**Problem to solve**
Pull every line with "GenerationSoftware" from the entries below.

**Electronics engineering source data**
Content starts
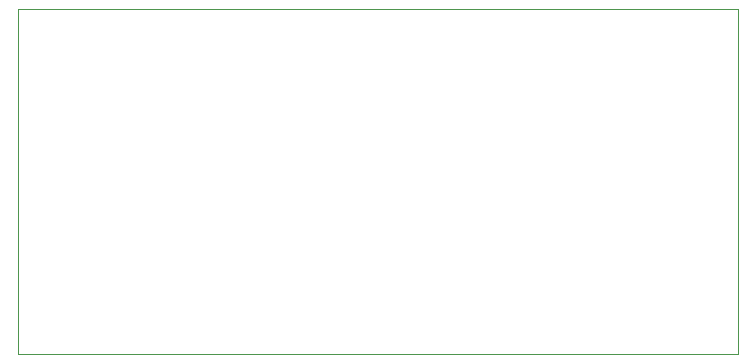
<source format=gbr>
%TF.GenerationSoftware,KiCad,Pcbnew,5.1.6-c6e7f7d~86~ubuntu18.04.1*%
%TF.CreationDate,2020-05-27T04:41:55+02:00*%
%TF.ProjectId,LED-display_x4,4c45442d-6469-4737-906c-61795f78342e,1.0*%
%TF.SameCoordinates,PX463f660PY525bfc0*%
%TF.FileFunction,Profile,NP*%
%FSLAX46Y46*%
G04 Gerber Fmt 4.6, Leading zero omitted, Abs format (unit mm)*
G04 Created by KiCad (PCBNEW 5.1.6-c6e7f7d~86~ubuntu18.04.1) date 2020-05-27 04:41:55*
%MOMM*%
%LPD*%
G01*
G04 APERTURE LIST*
%TA.AperFunction,Profile*%
%ADD10C,0.050000*%
%TD*%
G04 APERTURE END LIST*
D10*
X0Y0D02*
X0Y29210000D01*
X60960000Y0D02*
X0Y0D01*
X60960000Y29210000D02*
X60960000Y0D01*
X0Y29210000D02*
X60960000Y29210000D01*
M02*

</source>
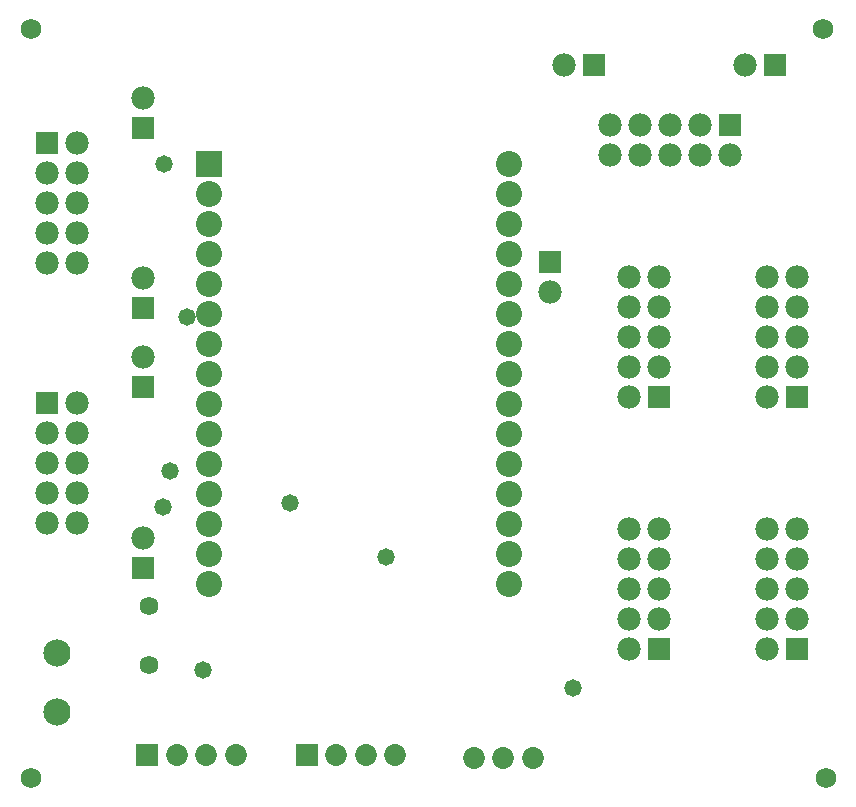
<source format=gbs>
G04*
G04 #@! TF.GenerationSoftware,Altium Limited,Altium Designer,21.6.4 (81)*
G04*
G04 Layer_Color=16711935*
%FSLAX25Y25*%
%MOIN*%
G70*
G04*
G04 #@! TF.SameCoordinates,3774DA31-8614-4C77-8703-5363F9479B90*
G04*
G04*
G04 #@! TF.FilePolarity,Negative*
G04*
G01*
G75*
%ADD14C,0.06800*%
%ADD15R,0.08674X0.08674*%
%ADD16C,0.08674*%
%ADD17C,0.07800*%
%ADD18R,0.07800X0.07800*%
%ADD19C,0.07296*%
%ADD20R,0.07296X0.07296*%
%ADD21R,0.07800X0.07800*%
%ADD22C,0.06237*%
%ADD23C,0.09068*%
%ADD24C,0.05800*%
D14*
X133500Y176500D02*
D03*
Y426000D02*
D03*
X398500Y176500D02*
D03*
X397500Y426000D02*
D03*
D15*
X193000Y381000D02*
D03*
D16*
Y371000D02*
D03*
Y361000D02*
D03*
Y351000D02*
D03*
Y341000D02*
D03*
Y331000D02*
D03*
Y321000D02*
D03*
Y311000D02*
D03*
Y301000D02*
D03*
Y291000D02*
D03*
Y281000D02*
D03*
Y271000D02*
D03*
Y261000D02*
D03*
Y251000D02*
D03*
Y241000D02*
D03*
X293000Y381000D02*
D03*
Y371000D02*
D03*
Y361000D02*
D03*
Y351000D02*
D03*
Y341000D02*
D03*
Y331000D02*
D03*
Y321000D02*
D03*
Y311000D02*
D03*
Y301000D02*
D03*
Y291000D02*
D03*
Y281000D02*
D03*
Y271000D02*
D03*
Y261000D02*
D03*
Y251000D02*
D03*
Y241000D02*
D03*
D17*
X171000Y256394D02*
D03*
Y316606D02*
D03*
Y403106D02*
D03*
Y342894D02*
D03*
X343000Y259500D02*
D03*
Y249500D02*
D03*
Y239500D02*
D03*
Y229500D02*
D03*
X333000Y259500D02*
D03*
Y249500D02*
D03*
Y239500D02*
D03*
Y229500D02*
D03*
Y219500D02*
D03*
X389000Y259500D02*
D03*
Y249500D02*
D03*
Y239500D02*
D03*
Y229500D02*
D03*
X379000Y259500D02*
D03*
Y249500D02*
D03*
Y239500D02*
D03*
Y229500D02*
D03*
Y219500D02*
D03*
X343000Y343500D02*
D03*
Y333500D02*
D03*
Y323500D02*
D03*
Y313500D02*
D03*
X333000Y343500D02*
D03*
Y333500D02*
D03*
Y323500D02*
D03*
Y313500D02*
D03*
Y303500D02*
D03*
X389000Y343500D02*
D03*
Y333500D02*
D03*
Y323500D02*
D03*
Y313500D02*
D03*
X379000Y343500D02*
D03*
Y333500D02*
D03*
Y323500D02*
D03*
Y313500D02*
D03*
Y303500D02*
D03*
X306500Y338496D02*
D03*
X139000Y348000D02*
D03*
Y358000D02*
D03*
Y368000D02*
D03*
Y378000D02*
D03*
X149000Y348000D02*
D03*
Y358000D02*
D03*
Y368000D02*
D03*
Y378000D02*
D03*
Y388000D02*
D03*
X326500Y394000D02*
D03*
X336500D02*
D03*
X346500D02*
D03*
X356500D02*
D03*
X326500Y384000D02*
D03*
X336500D02*
D03*
X346500D02*
D03*
X356500D02*
D03*
X366500D02*
D03*
X139000Y261500D02*
D03*
Y271500D02*
D03*
Y281500D02*
D03*
Y291500D02*
D03*
X149000Y261500D02*
D03*
Y271500D02*
D03*
Y281500D02*
D03*
Y291500D02*
D03*
Y301500D02*
D03*
X371500Y414000D02*
D03*
X311394D02*
D03*
D18*
X171000Y246394D02*
D03*
Y306606D02*
D03*
Y393106D02*
D03*
Y332894D02*
D03*
X343000Y219500D02*
D03*
X389000D02*
D03*
X343000Y303500D02*
D03*
X389000D02*
D03*
X306500Y348496D02*
D03*
X139000Y388000D02*
D03*
Y301500D02*
D03*
D19*
X255000Y184000D02*
D03*
X245157D02*
D03*
X235315D02*
D03*
X201843D02*
D03*
X192000D02*
D03*
X182157D02*
D03*
X281158Y183000D02*
D03*
X291000D02*
D03*
X300843D02*
D03*
D20*
X225472Y184000D02*
D03*
X172315D02*
D03*
D21*
X366500Y394000D02*
D03*
X381500Y414000D02*
D03*
X321394D02*
D03*
D22*
X173000Y214157D02*
D03*
Y233843D02*
D03*
D23*
X142219Y198370D02*
D03*
Y218055D02*
D03*
D24*
X180131Y278617D02*
D03*
X185646Y329894D02*
D03*
X178105Y381000D02*
D03*
X314425Y206196D02*
D03*
X190828Y212301D02*
D03*
X177500Y266700D02*
D03*
X252100Y250100D02*
D03*
X219900Y267900D02*
D03*
M02*

</source>
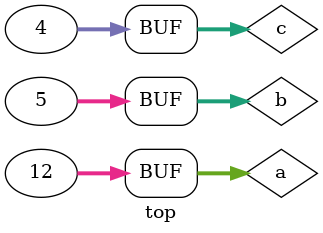
<source format=sv>
/*
:name: binary_op_bit_and
:description: & operator test
:should_fail: 0
:tags: 11.4.8
*/
module top();
int a = 12;
int b = 5;
int c;
initial begin
    c = a & b;
end
endmodule
</source>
Content ends
**Reply to the task**
%TF.GenerationSoftware,KiCad,Pcbnew,5.1.6-c6e7f7d~86~ubuntu18.04.1*%
G04 #@! TF.GenerationSoftware,Altium Limited,Altium Designer,21.6.4 (81)*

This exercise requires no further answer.